Well, colleagues, I do believe that the Senate’s amendments were crafted to address concerns surrounding each of those areas.


We can all agree that Senator Dean’s amendments, such as the addition of forgotten commas and corrections to the French version, addressed the drafting errors in this bill. Senator Seidman’s proposal to prohibit brand stretching was clearly aimed at addressing what the majority of this chamber believed was a potential oversight in an effort to protect our youth. Senator Petitclerc’s amendment sought to clarify the division of federal and provincial or territorial powers.

Honourable senators, laws that are local in nature generally fall into the exclusive jurisdiction of the provinces, and the provinces are granted jurisdiction over property and civil rights. Why can’t —

The Hon. the Speaker: I’m sorry for interrupting you. It being six o’clock, honourable senators, is it agreed that we not see the clock?

Hon. Senators: Agreed.

The Hon. the Speaker: Senator Patterson.

Senator Patterson: Why can’t provinces then decide that the damage of allowing plants to be grown in the home is too detrimental to allow, and why can’t they decide that growing marijuana in a dwelling house would impede the civil liberties of those in multiplexes who choose not to subject themselves to cannabis?

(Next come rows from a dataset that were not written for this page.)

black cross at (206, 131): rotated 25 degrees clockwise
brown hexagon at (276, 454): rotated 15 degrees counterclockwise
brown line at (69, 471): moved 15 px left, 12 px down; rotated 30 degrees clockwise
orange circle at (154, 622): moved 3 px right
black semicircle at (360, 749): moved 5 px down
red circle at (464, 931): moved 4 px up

By the way, it’s not only Quebec and Manitoba that are concerned about this issue but also the Government of Nunavut.

And the list goes on. Senator Omidvar pushed to protect immigrants who may face disproportionate repercussions for sentences handed down that are less than six months. Senator White pushed for an amendment that addressed the concerns of expert witnesses that represent the chiefs of police of this country. Senator Carignan’s amendment was aimed at improving the legislation to make sure that we did not unintentionally provide the black market with a back door to the new licit trade by requiring that the names of shareholders and licensed facilities be made public.

Honourable senators, we have done our duty. We have a constitutional mandate, as Senator Harder outlined, to work to protect the regional interests, the minority interests. We have a constitutional duty to give voice to those who are under-represented: youth and immigrants. We have a constitutional duty to ensure that the laws that pass our chamber are free of error and prejudice and are in accordance with the Charter, the Constitution and international treaties. We have listened to expert witnesses and thoroughly, thoughtfully and passionately debated this bill for months. The amendments rejected are based on extensive study and were passed by a majority of this chamber. Every legislative change rejected fits into the areas outlined in Senator Harder’s paper.

We “ping,” but we generally ought not to “pong,” says Senator Harder. But I ask you, colleagues, if we do not stand our ground now, then when is it appropriate? If we do not push hard on a bill that the government itself has termed a piece of transformative public policy, then when should we exercise our constitutional mandate to improve legislation based on the areas that are at the heart of the Senate’s institutional mission?

Colleagues, I cannot accept this message.